Après plus de vingt mois de silence, Sylvia Bongo Ondimba, épouse de l’ancien président Ali Bongo, et son fils aîné, Noureddin Bongo, ont décidé de s’exprimer.
Dans une déclaration poignante adressée à la presse ce mercredi 3 juillet, ils accusent les nouvelles autorités gabonaises, issues du coup d’État militaire du 30 août 2023, de « détention arbitraire », de « tortures répétées » et de « confiscation illégale de biens familiaux ». « Nous remercions de tout cœur la communauté internationale, en particulier l’Union africaine, de nous avoir sauvé la vie en nous libérant de plus de 20 mois de détention arbitraire », affirment-ils, évoquant un calvaire qui a débuté au lendemain de la chute du régime Bongo.
Un coup d’État aux répercussions familiales
Le 30 août 2023, peu après l’annonce contestée de la réélection d’Ali Bongo Ondimba pour un troisième mandat, un groupe d’officiers dirigé par le général Brice Clotaire Oligui Nguema, chef de la Garde républicaine, a pris le pouvoir à Libreville, invoquant des « irrégularités électorales » et une « gouvernance dynastique ». Ali Bongo, affaibli par un AVC en 2018, a été placé en résidence surveillée. Sylvia Bongo et son fils Noureddin, soupçonnés de corruption et de détournements de fonds publics, ont été arrêtés dès les premières heures de la transition militaire.
Selon leur témoignage, toute leur famille, y compris « un enfant d’un an », aurait été prise en otage et isolée. « Nous avons été humiliés, brutalisés, soumis à des mises en scène mensongères destinées à justifier la prise de pouvoir », déclarent-ils.
Des accusations graves contre le régime en place
Leur témoignage est accablant. La mère et le fils décrivent un régime de détention d’une rare sévérité : isolement prolongé, conditions inhumaines, tortures infligées dans le sous-sol du palais présidentiel, « six étages en dessous des appartements du président Oligui Nguema ». Parmi les méthodes de torture évoquées figurent l’électrocution, la noyade, les coups, les fouets et des pressions physiques et psychologiques extrêmes.
Ils accusent des militaires proches du nouveau président d’avoir orchestré ces traitements et de les avoir contraints à signer la cession de leurs biens, « aujourd’hui partagés entre les proches du pouvoir ». La veille de leur libération, des documents leur auraient été imposés, les contraignant « au silence ».

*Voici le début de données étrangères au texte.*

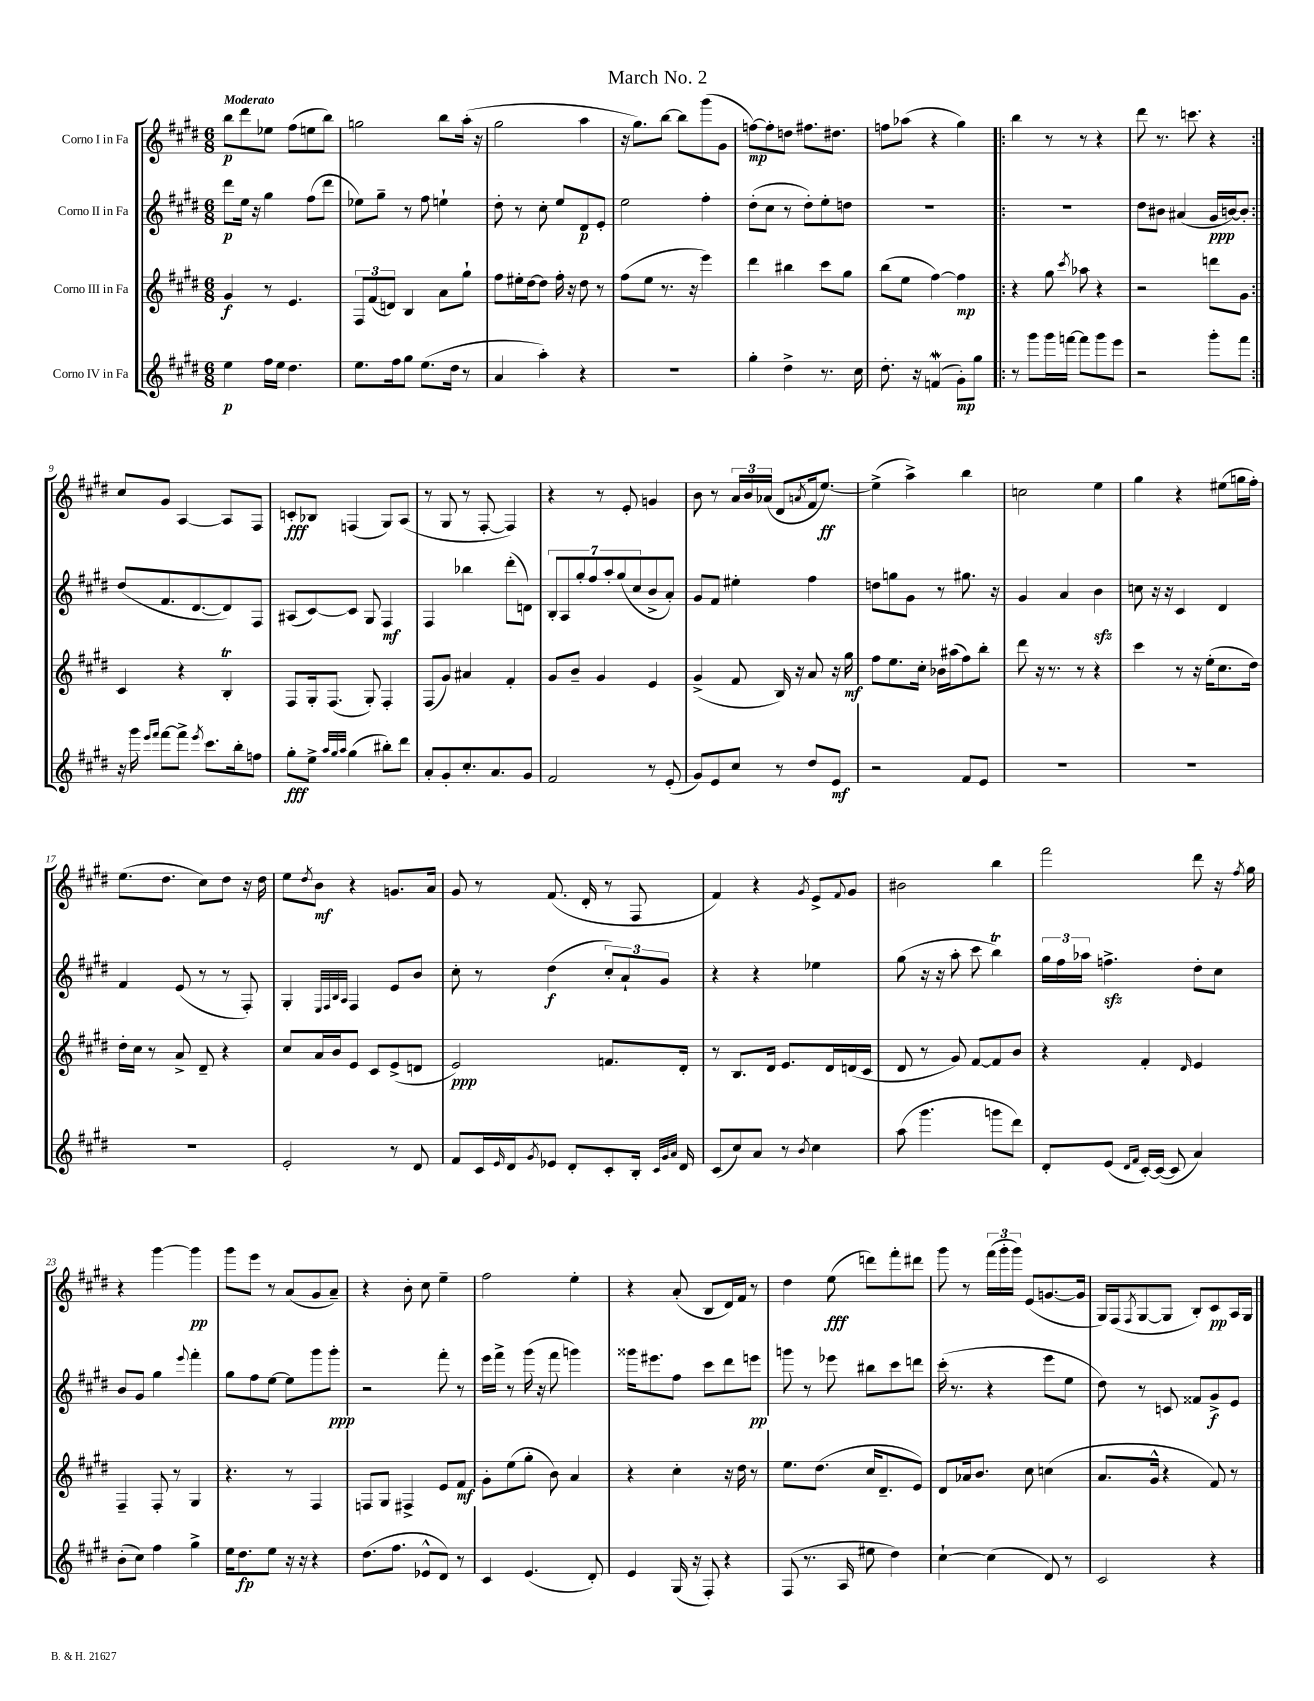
\header { title = "March No. 2" }
<<
\new StaffGroup <<
\new Staff = "s0" \with { instrumentName = "Corno I in Fa" } {
    \clef treble \key e \major \numericTimeSignature \time 6/8 \tempo "Moderato"
    b''8\p dis'''8 ees''8 fis''8( e''8 b''8) |
    g''2 b''8 a''16-.( r16 |
    gis''2 a''4 |
    r16 gis''8.) b''8~ b''8 gis'''8( gis'8 |
    f''8~\mp) f''8-. d''8 fis''8. dis''8. |
    f''8 aes''8( r4 gis''4) |
    \repeat volta 2 { b''4 r8 r8 r4 |
    dis'''8 r8. c'''8. r4 | }
    cis''8 gis'8 a4~ a8 fis8 |
    c'8-.\fff bes8 f4( gis8) a8( |
    r8 gis8 r8 fis8~-. fis4) |
    r4 r8 e'8-. g'4 |
    b'8 r8 \tuplet 3/2 { a'16 b'16 aes'16( } dis'8 \acciaccatura { a'8 } fis'16 e''8.~\ff) |
    e''4->( a''4->) b''4 |
    c''2 e''4 |
    gis''4 r4 eis''8( g''16 fis''16-.) |
    e''8.( dis''8. cis''8) dis''8 r16 dis''16 |
    e''8 \acciaccatura { dis''8 } b'8\mf r4 g'8. a'16 |
    gis'8 r8 fis'8.( dis'16-. r8 fis8 |
    fis'4) r4 \acciaccatura { gis'8 } e'8-> \appoggiatura { fis'8 } gis'8 |
    bis'2 b''4 |
    fis'''2 dis'''8 r16 \acciaccatura { fis''8 } gis''16 |
    r4 gis'''4~ gis'''4\pp |
    gis'''8 e'''8 r8 a'8( gis'8 a'8--) |
    r4 b'8-. cis''8 e''4-- |
    fis''2 e''4-. |
    r4 a'8-.( b8 dis'16) fis'16 r8 |
    dis''4 e''8\fff( d'''8) fis'''8-. dis'''8 |
    gis'''8 r8 \tuplet 3/2 { fis'''16( gis'''16-. gis'''16) } e'8( g'8.~ g'16 |
    gis16) fis16( \acciaccatura { fis8 } gis8~ gis8 b8-.) cis'8\pp a16 gis16 \bar "|." |
}
\new Staff = "s1" \with { instrumentName = "Corno II in Fa" } {
    \clef treble \key e \major \numericTimeSignature \time 6/8
    dis'''8\p e''16 r16 gis''4 fis''8( dis'''8 |
    ees''8) gis''8-- r8 fis''8 e''4-! |
    dis''8-. r8 cis''8-. e''8 dis'8\p e'8-. |
    e''2 fis''4-. |
    dis''8-.( cis''8 r8 dis''8-.) e''8-. d''8 |
    R2. |
    \repeat volta 2 { R2. |
    dis''8 bis'8 ais'4( gis'16\ppp b'16~) b'8-. | }
    dis''8( fis'8. dis'8.~ dis'8) fis8 |
    ais8( cis'8~) cis'8 gis8 fis4\mf |
    fis4 bes''4 dis'''8-.( d'8) |
    \tuplet 7/4 { b8-. a8 gis''8-. fis''8 a''8-. gis''8( cis''8 } b'8-> a'8-.) |
    gis'8 fis'8 eis''4-. fis''4 |
    d''8 g''8 gis'8 r8 gis''8. r16 |
    gis'4 a'4 b'4\sfz |
    c''8 r16 r16 cis'4 dis'4 |
    fis'4 e'8( r8 r8 fis8-.) |
    gis4-. \grace { e32 fis32 b32 a32 } fis4 e'8 b'8 |
    cis''8-. r8 dis''4\f( \tuplet 3/2 { cis''8-.) a'8-! gis'8 } |
    r4 r4 ees''4 |
    gis''8( r16 r16 a''8-. cis'''8 b''4\trill) |
    \tuplet 3/2 { gis''16 fis''16 aes''16 } f''4.->\sfz dis''8-. cis''8 |
    b'8 gis'8 gis''4 \appoggiatura { e'''8 } fis'''4-. |
    gis''8 fis''8 e''8~ e''8 gis'''8 gis'''8-.\ppp |
    r2 fis'''8-. r8 |
    e'''16 fis'''16-> r8 gis'''16( r16 fis'''8 g'''4) |
    gisis'''16 eis'''8. fis''8 cis'''8 dis'''8 e'''8\pp |
    g'''8 r8 ees'''8 bis''8 cis'''8 d'''8 |
    cis'''16-.( r8. r4 e'''8 e''8 |
    dis''8) r8 c'8 fisis'8 gis'8->\f e'8 \bar "|." |
}
\new Staff = "s2" \with { instrumentName = "Corno III in Fa" } {
    \clef treble \key e \major \numericTimeSignature \time 6/8
    gis'4\f r8 e'4. |
    \tuplet 3/2 { fis8 fis'8( d'8) } b4 a'8 gis''8-! |
    fis''8 eis''16-. dis''16~ dis''8 fis''16-. r16 dis''8 r8 |
    fis''8( e''8 r8. r16 e'''4) |
    dis'''4 bis''4 cis'''8 gis''8 |
    b''8( e''8 fis''4~) fis''4\mp |
    \repeat volta 2 { r4 gis''8 \acciaccatura { cis'''8 } aes''8 r4 |
    r2 d'''8 gis'8 | }
    cis'4 r4 b4-.\trill |
    fis8 gis16-. fis8.( gis8-.) fis4-. |
    fis8( gis'8) ais'4 fis'4-. |
    gis'8 b'8-- gis'4 e'4 |
    gis'4->( fis'8 b16) r16 a'8 r16 gis''16\mf |
    fis''8 e''8. cis''16-. bes'16 ais''16( fis''8) b''8-. |
    dis'''8 r16 r8. r8 r4 |
    cis'''4 r8 r16 e''16-.( cis''8. dis''16) |
    dis''16-. cis''16 r8 a'8-> dis'8-- r4 |
    cis''8 a'16 b'16 e'8 cis'8 e'8->( d'8 |
    e'2\ppp) f'8. dis'16-. |
    r8 b8. dis'16 e'8. dis'16 d'16( cis'16 |
    dis'8 r8 gis'8) fis'8~ fis'8 b'8 |
    r4 fis'4-. \grace { dis'16 } e'4 |
    fis4-- fis8-. r8 gis4 |
    r4. r8 fis4 |
    f8 gis8 fis4-> e'8 fis'8\mf |
    gis'8-. e''8( gis''8-. b'8) a'4 |
    r4 cis''4-. r16 dis''16 r8 |
    e''8. dis''8.( cis''16 dis'8.-- e'8) |
    dis'8 aes'16 b'8. cis''8 c''4( |
    a'8. gis'16-^ r4 fis'8) r8 \bar "|." |
}
\new Staff = "s3" \with { instrumentName = "Corno IV in Fa" } {
    \clef treble \key e \major \numericTimeSignature \time 6/8
    e''4\p fis''16 e''16 dis''4. |
    e''8. fis''16 gis''8 e''8.( dis''16 r8 |
    a'4 a''4-.) r4 |
    R2. |
    gis''4-. dis''4-> r8. cis''16 |
    dis''8.-. r16 f'4\mordent( gis'8-.\mp) gis''8 |
    \repeat volta 2 { r8 gis'''8 gis'''16 f'''16~ f'''8 gis'''8 e'''8 |
    r2 gis'''8-. fis'''8 | }
    r16 gis'''16 \grace { e'''16 fis'''16 } fis'''8~ fis'''8-> \acciaccatura { e'''8 } cis'''8. b''16-. f''8 |
    gis''8-.\fff e''8-> \grace { a''32 gis''32 a''32 } gis''4( bis''8-.) dis'''8 |
    a'8-. gis'8-. cis''8.-. a'8. gis'8 |
    fis'2 r8 e'8-.( |
    gis'8) e'8 cis''8 r8 dis''8 e'8\mf |
    r2 fis'8 e'8 |
    R2. |
    R2. |
    R2. |
    e'2-. r8 dis'8 |
    fis'8 cis'16 \grace { e'16 } dis'16 \acciaccatura { gis'8 } ees'8 dis'8-. cis'8-. b16-. \grace { cis'32 gis'32 a'32 } dis'16 |
    cis'8( cis''8) a'8 r8 \acciaccatura { b'8 } cis''4 |
    a''8( gis'''4. g'''8 dis'''8) |
    dis'8-. e'8( \grace { dis'16 fis'16 } cis'16~-.) cis'16~( cis'8 a'4) |
    b'8-.( cis''8) fis''4 gis''4-> |
    e''16 dis''8.\fp e''8 r16 r16 r4 |
    dis''8.( fis''8. ees'8-^ dis'8) r8 |
    cis'4 e'4.( dis'8-.) |
    e'4 gis16( r16 fis8-.) r4 |
    fis8( r8. a16 eis''8 dis''4) |
    cis''4~-! cis''4( dis'8) r8 |
    cis'2 r4 \bar "|." |
}
>>
>>
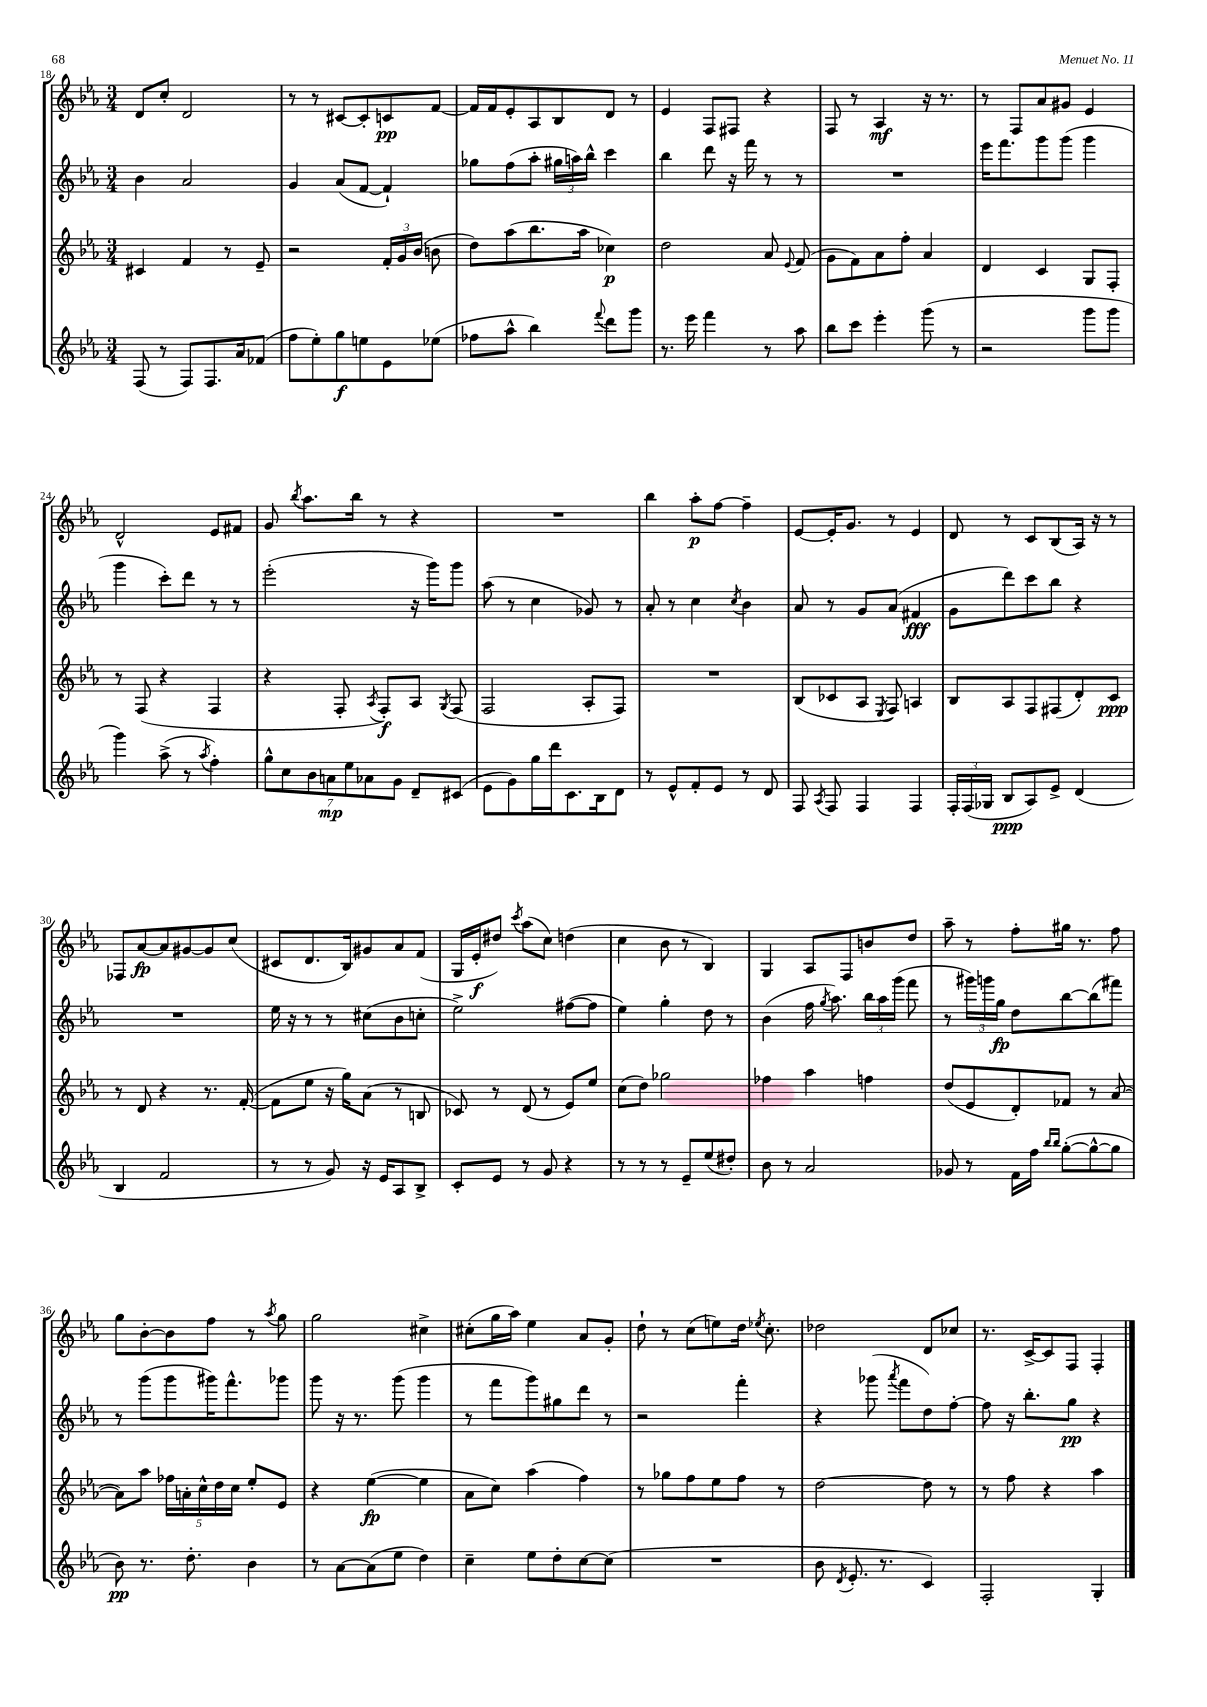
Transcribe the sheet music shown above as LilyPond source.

<<
\new StaffGroup <<
\new Staff = "s0" {
    \clef treble \key ees \major \numericTimeSignature \time 3/4
    \autoBeamOff d'8[ c''8]-. d'2 |
    r8 r8 cis'8[~ cis'8-. c'8\pp f'8]~ |
    f'16[ f'16 ees'8-. aes8 bes8 d'8] r8 |
    ees'4 f8[ fis8] r4 |
    f8 r8 aes4\mf r16 r8. |
    r8 f8[ aes'8 gis'8] ees'4 |
    d'2-^ ees'8[ fis'8] |
    g'8 \acciaccatura { bes''8 } aes''8.[ bes''16] r8 r4 |
    R2. |
    bes''4 aes''8[-.\p f''8]~ f''4-- |
    ees'8[~ ees'16-. g'8.] r8 ees'4 |
    d'8 r8 c'8[ bes8( aes16]) r16 r8 |
    fes8[ aes'8~\fp aes'8 gis'8~ gis'8 c''8]( |
    cis'8[ d'8. bes16) gis'8 aes'8 f'8]( |
    g16[ ees'16-.\f dis''8]) \acciaccatura { c'''8 } aes''8[( c''8]) d''4( |
    c''4 bes'8 r8 bes4) |
    g4 aes8[ f8 b'8 d''8] |
    aes''8-- r8 f''8[-. gis''16] r8. f''8 |
    g''8[ bes'8~-. bes'8 f''8] r8 \acciaccatura { aes''8 } g''8 |
    g''2 cis''4-> |
    cis''8[-.( g''16 aes''16]) ees''4 aes'8[ g'8]-. |
    d''8-! r8 c''8[( e''8) d''16] \acciaccatura { ees''8 } c''8.-. |
    des''2 d'8[ ces''8] |
    r8. c'16[~-> c'8 f8] f4-. \bar "|." |
}
\new Staff = "s1" {
    \clef treble \key ees \major \numericTimeSignature \time 3/4
    \autoBeamOff bes'4 aes'2 |
    g'4 aes'8[( f'8]~ f'4-!) |
    ges''8[ f''8( aes''8]-. \tuplet 3/2 { gis''16[ a''16) bes''16]-^ } c'''4 |
    bes''4 d'''8 r16 f'''16 r8 r8 |
    R2. |
    ees'''16[ f'''8. g'''8 g'''8]( g'''4 |
    g'''4 c'''8[-.) d'''8] r8 r8 |
    ees'''2-.( r16 g'''16[) g'''8] |
    aes''8( r8 c''4 ges'8) r8 |
    aes'8-. r8 c''4 \acciaccatura { c''8 } bes'4 |
    aes'8 r8 g'8[ aes'8]( fis'4\fff |
    g'8[ d'''8) c'''8 bes''8] r4 |
    R2. |
    ees''16 r16 r8 r8 cis''8[( bes'8 c''8]-. |
    ees''2->) fis''8[~( fis''8] |
    ees''4) g''4-. d''8 r8 |
    bes'4( f''16 \acciaccatura { g''8 } aes''8.) \tuplet 3/2 { bes''16[ aes''16 g'''16]( } f'''8 |
    r8 \tuplet 3/2 { gis'''16[) g'''16 g''16]\fp } d''8[ bes''8~ bes''8( fis'''8]) |
    r8 g'''8[( g'''8 gis'''16) f'''8.-^ ges'''8] |
    g'''8 r16 r8. g'''8( g'''4 |
    r8 f'''8[ g'''8) gis''8 d'''8] r8 |
    r2 f'''4-. |
    r4 ges'''8( \acciaccatura { aes'''8 } f'''8[ d''8) f''8]~-. |
    f''8 r16 bes''8.[-. g''8]\pp r4 \bar "|." |
}
\new Staff = "s2" {
    \clef treble \key ees \major \numericTimeSignature \time 3/4
    \autoBeamOff cis'4 f'4 r8 ees'8-- |
    r2 \tuplet 3/2 { f'16[-. g'16 bes'16]( } b'8 |
    d''8[) aes''8( bes''8. aes''16] ces''4\p) |
    d''2 aes'8 \appoggiatura { ees'8 } f'8( |
    g'8[ f'8) aes'8 f''8]-. aes'4 |
    d'4 c'4 g8[ f8]-. |
    r8 f8( r4 f4 |
    r4 f8-. \acciaccatura { aes8 } f8[-.\f) aes8] \acciaccatura { g8 } f8( |
    f2 aes8[-. f8]) |
    R2. |
    bes8[( ces'8 aes8] \acciaccatura { ees8 } f8) a4 |
    bes8[ aes8 f8 fis8( d'8-.) c'8]\ppp |
    r8 d'8 r4 r8. f'16~-.( |
    f'8[ ees''8] r16 g''16[) aes'8]( r8 b8 |
    ces'8) r8 d'8( r8 ees'8[) ees''8] |
    c''8[( d''8]) ges''2 |
    fes''4 aes''4 f''4 |
    d''8[( ees'8 d'8-.) fes'8] r8 aes'8~( |
    aes'8[) aes''8] \tuplet 5/4 { fes''16[ a'16-. c''16-^ d''16 c''16] } ees''8[-. ees'8] |
    r4 ees''4~\fp( ees''4 |
    aes'8[ c''8]) aes''4( f''4) |
    r8 ges''8[ f''8 ees''8 f''8] r8 |
    d''2~ d''8 r8 |
    r8 f''8 r4 aes''4 \bar "|." |
}
\new Staff = "s3" {
    \clef treble \key ees \major \numericTimeSignature \time 3/4
    \autoBeamOff f8( r8 f8[) f8. aes'16 fes'8]( |
    f''8[ ees''8-.) g''8\f e''8 ees'8 ees''8]( |
    fes''8[ aes''8]-^ bes''4) \appoggiatura { f'''8 } d'''8[ g'''8] |
    r8. ees'''16 f'''4 r8 aes''8 |
    bes''8[ c'''8] ees'''4-. g'''8( r8 |
    r2 g'''8[ g'''8] |
    g'''4) aes''8->( r8 \acciaccatura { aes''8 } f''4-.) |
    \tuplet 7/4 { g''8[-^ c''8 bes'8 a'8\mp ees''8 aes'8 g'8] } d'8[-- cis'8]( |
    ees'8[ g'8) g''16 d'''16 c'8. bes16 d'8] |
    r8 ees'8[-^ f'8-. ees'8] r8 d'8 |
    f8 \acciaccatura { aes8 } f8 f4 f4 |
    \tuplet 3/2 { f16[-. f16( ges16] } bes8[\ppp aes8) ees'8]-> d'4( |
    bes4 f'2 |
    r8 r8 g'8) r16 ees'16[ aes8 bes8]-> |
    c'8[-. ees'8] r8 g'8 r4 |
    r8 r8 r8 ees'8[-- ees''8( dis''8]-.) |
    bes'8 r8 aes'2 |
    ges'8 r8 f'16[ f''16] \grace { bes''16[ bes''16] } g''8[~-.( g''8~-^ g''8] |
    bes'8\pp) r8. d''8.-. bes'4 |
    r8 aes'8[~ aes'8( ees''8] d''4) |
    c''4-- ees''8[ d''8-. c''8~ c''8]( |
    R2. |
    bes'8 \acciaccatura { d'8 } ees'8.-. r8. c'4) |
    f2-. g4-. \bar "|." |
}
>>
>>
\layout { \context { \Score currentBarNumber = #18 } }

Des preuves remises à la justice française
Sylvia Bongo et son fils annoncent leur intention de porter leur combat sur la scène judiciaire et médiatique internationale. Ils affirment détenir des « preuves audio et vidéo irréfutables », qu’ils s’apprêtent à transmettre à la justice française. Parmi ces preuves figureraient des enregistrements d’autorités judiciaires avouant agir sous l’instruction directe du chef de la junte, ainsi que des confessions de militaires impliqués dans des actes de torture.
Leur déclaration dénonce également un « faux procès » à venir, organisé par contumace pour légitimer, selon eux, leur détention passée et la confiscation de leurs avoirs.
Une rupture dans le silence
Cette prise de parole intervient alors que le régime du général Oligui Nguema cherche à asseoir sa légitimité en promettant des réformes, une lutte contre la corruption et l’organisation d’élections transparentes. Le discours de Sylvia et Noureddin Bongo met en lumière les tensions persistantes autour de l’héritage du clan Bongo, qui a dirigé le Gabon sans partage pendant plus d’un demi-siècle.
« Le sort qui a été réservé à notre famille est d’une cruauté criminelle », écrivent-ils. « Nous nous battrons jusqu’au bout pour que vérité soit connue et que justice soit faite. »
Le ministère de la justice gabonais n’a pas encore réagi officiellement à ces accusations graves. Le gouvernement de transition, déjà critiqué pour des atteintes aux droits de l’homme, pourrait voir cette affaire relancer le débat sur l’état de droit au Gabon.